- [Instructions to follow]: Please retype every record exactly as it appears, omitting the pictures.
++++ Data in this exercise ++++
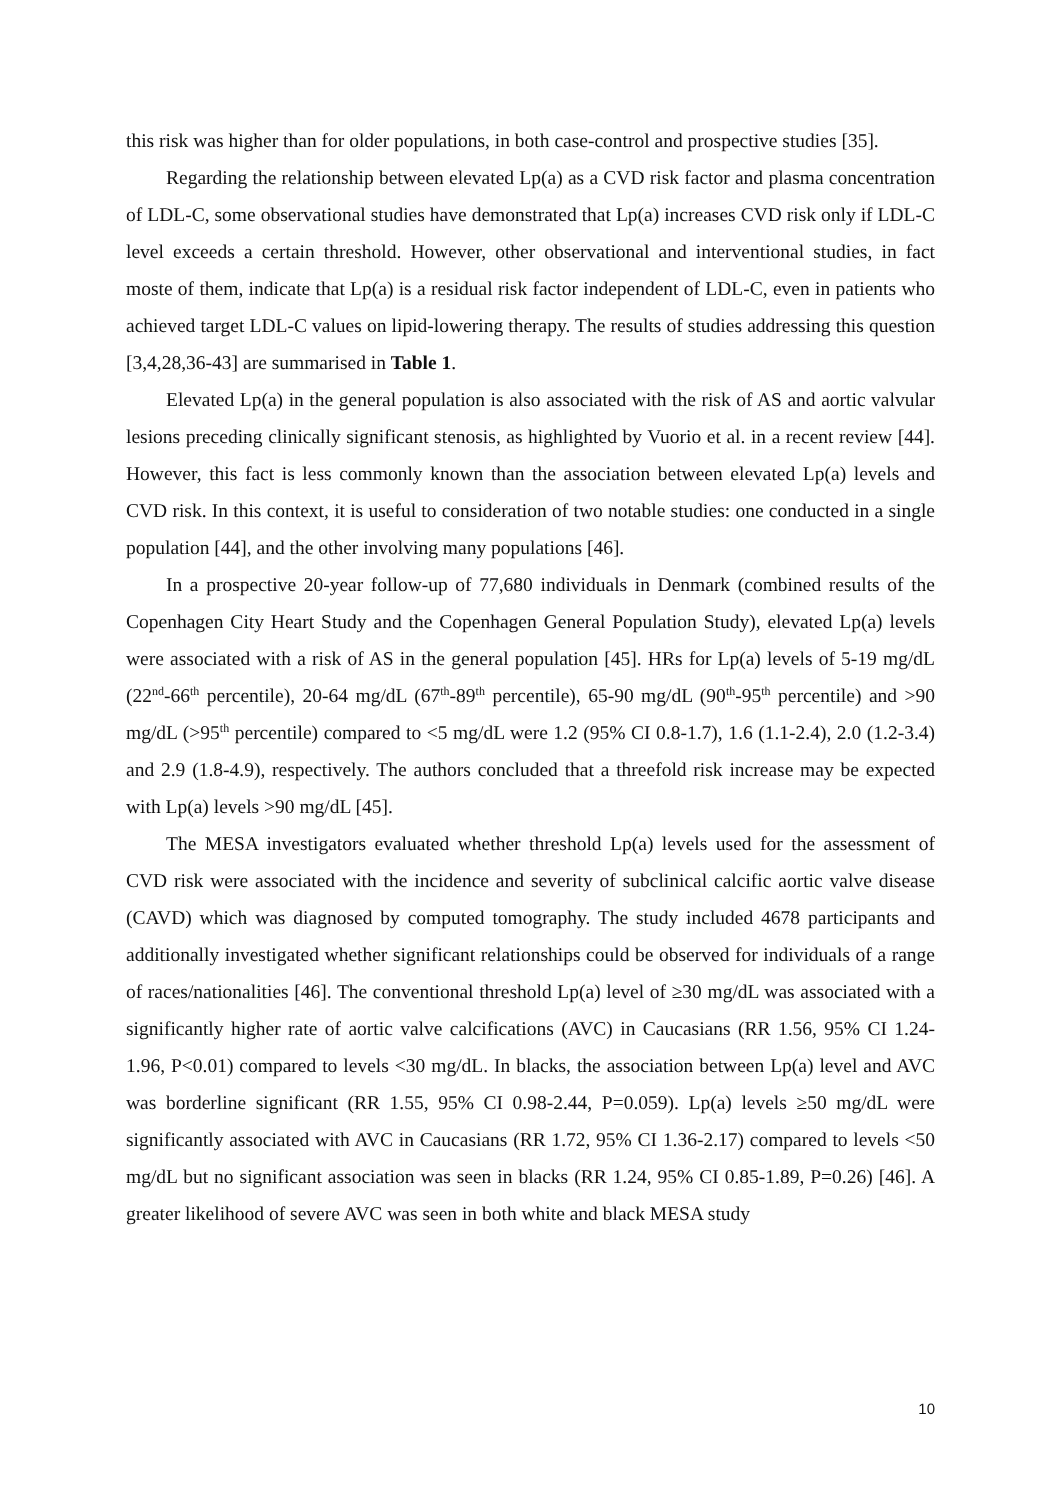this risk was higher than for older populations, in both case-control and prospective studies [35].
Regarding the relationship between elevated Lp(a) as a CVD risk factor and plasma concentration of LDL-C, some observational studies have demonstrated that Lp(a) increases CVD risk only if LDL-C level exceeds a certain threshold. However, other observational and interventional studies, in fact moste of them, indicate that Lp(a) is a residual risk factor independent of LDL-C, even in patients who achieved target LDL-C values on lipid-lowering therapy. The results of studies addressing this question [3,4,28,36-43] are summarised in Table 1.
Elevated Lp(a) in the general population is also associated with the risk of AS and aortic valvular lesions preceding clinically significant stenosis, as highlighted by Vuorio et al. in a recent review [44]. However, this fact is less commonly known than the association between elevated Lp(a) levels and CVD risk. In this context, it is useful to consideration of two notable studies: one conducted in a single population [44], and the other involving many populations [46].
In a prospective 20-year follow-up of 77,680 individuals in Denmark (combined results of the Copenhagen City Heart Study and the Copenhagen General Population Study), elevated Lp(a) levels were associated with a risk of AS in the general population [45]. HRs for Lp(a) levels of 5-19 mg/dL (22<sup>nd</sup>-66<sup>th</sup> percentile), 20-64 mg/dL (67<sup>th</sup>-89<sup>th</sup> percentile), 65-90 mg/dL (90<sup>th</sup>-95<sup>th</sup> percentile) and >90 mg/dL (>95<sup>th</sup> percentile) compared to <5 mg/dL were 1.2 (95% CI 0.8-1.7), 1.6 (1.1-2.4), 2.0 (1.2-3.4) and 2.9 (1.8-4.9), respectively. The authors concluded that a threefold risk increase may be expected with Lp(a) levels >90 mg/dL [45].
The MESA investigators evaluated whether threshold Lp(a) levels used for the assessment of CVD risk were associated with the incidence and severity of subclinical calcific aortic valve disease (CAVD) which was diagnosed by computed tomography. The study included 4678 participants and additionally investigated whether significant relationships could be observed for individuals of a range of races/nationalities [46]. The conventional threshold Lp(a) level of ≥30 mg/dL was associated with a significantly higher rate of aortic valve calcifications (AVC) in Caucasians (RR 1.56, 95% CI 1.24-1.96, P<0.01) compared to levels <30 mg/dL. In blacks, the association between Lp(a) level and AVC was borderline significant (RR 1.55, 95% CI 0.98-2.44, P=0.059). Lp(a) levels ≥50 mg/dL were significantly associated with AVC in Caucasians (RR 1.72, 95% CI 1.36-2.17) compared to levels <50 mg/dL but no significant association was seen in blacks (RR 1.24, 95% CI 0.85-1.89, P=0.26) [46]. A greater likelihood of severe AVC was seen in both white and black MESA study
10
++++
- [Task output]:
this risk was higher than for older populations, in both case-control and prospective studies [35].
Regarding the relationship between elevated Lp(a) as a CVD risk factor and plasma concentration of LDL-C, some observational studies have demonstrated that Lp(a) increases CVD risk only if LDL-C level exceeds a certain threshold. However, other observational and interventional studies, in fact moste of them, indicate that Lp(a) is a residual risk factor independent of LDL-C, even in patients who achieved target LDL-C values on lipid-lowering therapy. The results of studies addressing this question [3,4,28,36-43] are summarised in Table 1.
Elevated Lp(a) in the general population is also associated with the risk of AS and aortic valvular lesions preceding clinically significant stenosis, as highlighted by Vuorio et al. in a recent review [44]. However, this fact is less commonly known than the association between elevated Lp(a) levels and CVD risk. In this context, it is useful to consideration of two notable studies: one conducted in a single population [44], and the other involving many populations [46].
In a prospective 20-year follow-up of 77,680 individuals in Denmark (combined results of the Copenhagen City Heart Study and the Copenhagen General Population Study), elevated Lp(a) levels were associated with a risk of AS in the general population [45]. HRs for Lp(a) levels of 5-19 mg/dL (22<sup>nd</sup>-66<sup>th</sup> percentile), 20-64 mg/dL (67<sup>th</sup>-89<sup>th</sup> percentile), 65-90 mg/dL (90<sup>th</sup>-95<sup>th</sup> percentile) and >90 mg/dL (>95<sup>th</sup> percentile) compared to <5 mg/dL were 1.2 (95% CI 0.8-1.7), 1.6 (1.1-2.4), 2.0 (1.2-3.4) and 2.9 (1.8-4.9), respectively. The authors concluded that a threefold risk increase may be expected with Lp(a) levels >90 mg/dL [45].
The MESA investigators evaluated whether threshold Lp(a) levels used for the assessment of CVD risk were associated with the incidence and severity of subclinical calcific aortic valve disease (CAVD) which was diagnosed by computed tomography. The study included 4678 participants and additionally investigated whether significant relationships could be observed for individuals of a range of races/nationalities [46]. The conventional threshold Lp(a) level of ≥30 mg/dL was associated with a significantly higher rate of aortic valve calcifications (AVC) in Caucasians (RR 1.56, 95% CI 1.24-1.96, P<0.01) compared to levels <30 mg/dL. In blacks, the association between Lp(a) level and AVC was borderline significant (RR 1.55, 95% CI 0.98-2.44, P=0.059). Lp(a) levels ≥50 mg/dL were significantly associated with AVC in Caucasians (RR 1.72, 95% CI 1.36-2.17) compared to levels <50 mg/dL but no significant association was seen in blacks (RR 1.24, 95% CI 0.85-1.89, P=0.26) [46]. A greater likelihood of severe AVC was seen in both white and black MESA study
10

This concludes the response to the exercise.